▶ **Your task**
When you reach a picture, skip it, and retype every line below exactly.

━━━ Data

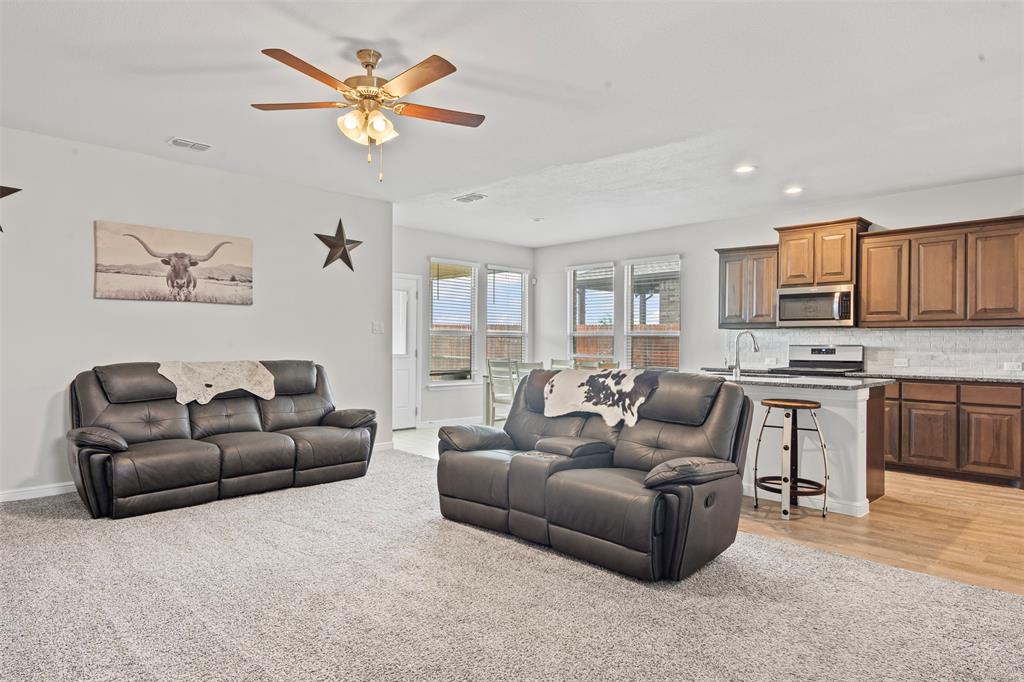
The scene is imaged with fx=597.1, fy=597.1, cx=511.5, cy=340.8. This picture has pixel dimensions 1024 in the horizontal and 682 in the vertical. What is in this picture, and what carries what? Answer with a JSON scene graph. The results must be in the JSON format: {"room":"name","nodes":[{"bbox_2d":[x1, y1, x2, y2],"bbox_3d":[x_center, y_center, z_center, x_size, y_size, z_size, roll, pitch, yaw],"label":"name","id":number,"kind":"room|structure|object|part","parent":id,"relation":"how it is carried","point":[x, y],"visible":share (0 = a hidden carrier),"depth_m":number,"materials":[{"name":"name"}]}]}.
{"room":"living room","nodes":[
{"label":"living room","id":0,"kind":"room"},
{"bbox_2d":[0,126,392,502],"bbox_3d":[-3.367,-0.181,4.753,0.150,2.732,5.478,0,0,45],"label":"left wall","id":1,"kind":"structure","parent":0,"point":[245,311],"depth_m":5.00,"materials":[{"name":"white paint"}]},
{"bbox_2d":[0,184,20,232],"bbox_3d":[-3.769,-0.985,4.184,0.216,0.483,0.516,0,0,45],"label":"metal star","id":2,"kind":"object","parent":1,"relation":"attached to","point":[1,229],"visible":1,"depth_m":4.27,"materials":[{"name":"metal"}]},
{"bbox_2d":[0,481,76,501],"bbox_3d":[-3.791,1.131,4.274,0.015,0.089,4.136,0,0,45],"label":"baseboard","id":3,"kind":"structure","parent":1,"relation":"attached to","point":[45,490],"depth_m":4.48,"materials":[{"name":"white paint"}]},
{"bbox_2d":[93,219,254,304],"bbox_3d":[-2.847,-0.643,5.135,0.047,0.630,1.274,0,0,45],"label":"picture","id":4,"kind":"object","parent":1,"relation":"attached to","point":[249,281],"visible":0.98,"depth_m":5.05},
{"bbox_2d":[316,218,362,271],"bbox_3d":[-1.774,-0.999,6.166,0.205,0.558,0.512,0,0,45],"label":"metal star","id":5,"kind":"object","parent":1,"relation":"attached to","point":[337,231],"visible":1,"depth_m":6.14,"materials":[{"name":"metal"}]},
{"bbox_2d":[372,321,384,332],"bbox_3d":[-1.464,-0.153,6.539,0.017,0.124,0.134,0,0,45],"label":"light switch","id":6,"kind":"object","parent":1,"relation":"attached to","point":[377,327],"visible":0.98,"depth_m":6.54,"materials":[{"name":"white plastic"}]},
{"bbox_2d":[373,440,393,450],"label":"baseboard","id":7,"kind":"structure","parent":1,"relation":"attached to","point":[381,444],"depth_m":6.52,"materials":[{"name":"white paint"}]},
{"bbox_2d":[392,424,483,459],"bbox_3d":[0.123,1.244,7.357,3.572,0.098,3.506,0,0,45],"label":"tile floor","id":8,"kind":"structure","parent":0,"point":[411,436],"depth_m":7.32,"materials":[{"name":"white tile"}]},
{"bbox_2d":[485,359,517,425],"bbox_3d":[-0.027,0.728,7.598,0.442,0.972,0.464,0,0,45],"label":"dining chair","id":9,"kind":"object","parent":8,"relation":"on","point":[489,374],"visible":0.59,"depth_m":7.51,"materials":[{"name":"white wood"}]},
{"bbox_2d":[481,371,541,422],"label":"dining table","id":10,"kind":"object","parent":8,"relation":"on","point":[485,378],"visible":0.21,"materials":[{"name":"wood"}]},
{"bbox_2d":[513,361,543,377],"bbox_3d":[0.279,0.723,7.250,0.459,0.951,0.465,0,0,45],"label":"dining chair","id":11,"kind":"object","parent":8,"relation":"on","point":[530,366],"visible":0.19,"depth_m":7.10,"materials":[{"name":"wood"}]},
{"bbox_2d":[549,358,575,370],"bbox_3d":[0.598,0.717,8.290,0.433,0.947,0.491,0,0,45],"label":"dining chair","id":12,"kind":"object","parent":8,"relation":"on","point":[554,360],"visible":0.21,"depth_m":8.45,"materials":[{"name":"wood"}]},
{"bbox_2d":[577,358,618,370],"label":"dining chair","id":13,"kind":"object","parent":8,"relation":"on","point":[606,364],"visible":0.19,"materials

━━━━━━

▶ **Reply to the task**
The scene is imaged with fx=597.1, fy=597.1, cx=511.5, cy=340.8. This picture has pixel dimensions 1024 in the horizontal and 682 in the vertical. What is in this picture, and what carries what? Answer with a JSON scene graph. The results must be in the JSON format: {"room":"name","nodes":[{"bbox_2d":[x1, y1, x2, y2],"bbox_3d":[x_center, y_center, z_center, x_size, y_size, z_size, roll, pitch, yaw],"label":"name","id":number,"kind":"room|structure|object|part","parent":id,"relation":"how it is carried","point":[x, y],"visible":share (0 = a hidden carrier),"depth_m":number,"materials":[{"name":"name"}]}]}.
{"room":"living room","nodes":[
{"label":"living room","id":0,"kind":"room"},
{"bbox_2d":[0,126,392,502],"bbox_3d":[-3.367,-0.181,4.753,0.150,2.732,5.478,0,0,45],"label":"left wall","id":1,"kind":"structure","parent":0,"point":[245,311],"depth_m":5.00,"materials":[{"name":"white paint"}]},
{"bbox_2d":[0,184,20,232],"bbox_3d":[-3.769,-0.985,4.184,0.216,0.483,0.516,0,0,45],"label":"metal star","id":2,"kind":"object","parent":1,"relation":"attached to","point":[1,229],"visible":1,"depth_m":4.27,"materials":[{"name":"metal"}]},
{"bbox_2d":[0,481,76,501],"bbox_3d":[-3.791,1.131,4.274,0.015,0.089,4.136,0,0,45],"label":"baseboard","id":3,"kind":"structure","parent":1,"relation":"attached to","point":[45,490],"depth_m":4.48,"materials":[{"name":"white paint"}]},
{"bbox_2d":[93,219,254,304],"bbox_3d":[-2.847,-0.643,5.135,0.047,0.630,1.274,0,0,45],"label":"picture","id":4,"kind":"object","parent":1,"relation":"attached to","point":[249,281],"visible":0.98,"depth_m":5.05},
{"bbox_2d":[316,218,362,271],"bbox_3d":[-1.774,-0.999,6.166,0.205,0.558,0.512,0,0,45],"label":"metal star","id":5,"kind":"object","parent":1,"relation":"attached to","point":[337,231],"visible":1,"depth_m":6.14,"materials":[{"name":"metal"}]},
{"bbox_2d":[372,321,384,332],"bbox_3d":[-1.464,-0.153,6.539,0.017,0.124,0.134,0,0,45],"label":"light switch","id":6,"kind":"object","parent":1,"relation":"attached to","point":[377,327],"visible":0.98,"depth_m":6.54,"materials":[{"name":"white plastic"}]},
{"bbox_2d":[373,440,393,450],"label":"baseboard","id":7,"kind":"structure","parent":1,"relation":"attached to","point":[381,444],"depth_m":6.52,"materials":[{"name":"white paint"}]},
{"bbox_2d":[392,424,483,459],"bbox_3d":[0.123,1.244,7.357,3.572,0.098,3.506,0,0,45],"label":"tile floor","id":8,"kind":"structure","parent":0,"point":[411,436],"depth_m":7.32,"materials":[{"name":"white tile"}]},
{"bbox_2d":[485,359,517,425],"bbox_3d":[-0.027,0.728,7.598,0.442,0.972,0.464,0,0,45],"label":"dining chair","id":9,"kind":"object","parent":8,"relation":"on","point":[489,374],"visible":0.59,"depth_m":7.51,"materials":[{"name":"white wood"}]},
{"bbox_2d":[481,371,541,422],"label":"dining table","id":10,"kind":"object","parent":8,"relation":"on","point":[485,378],"visible":0.21,"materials":[{"name":"wood"}]},
{"bbox_2d":[513,361,543,377],"bbox_3d":[0.279,0.723,7.250,0.459,0.951,0.465,0,0,45],"label":"dining chair","id":11,"kind":"object","parent":8,"relation":"on","point":[530,366],"visible":0.19,"depth_m":7.10,"materials":[{"name":"wood"}]},
{"bbox_2d":[549,358,575,370],"bbox_3d":[0.598,0.717,8.290,0.433,0.947,0.491,0,0,45],"label":"dining chair","id":12,"kind":"object","parent":8,"relation":"on","point":[554,360],"visible":0.21,"depth_m":8.45,"materials":[{"name":"wood"}]},
{"bbox_2d":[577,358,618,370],"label":"dining chair","id":13,"kind":"object","parent":8,"relation":"on","point":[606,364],"visible":0.19,"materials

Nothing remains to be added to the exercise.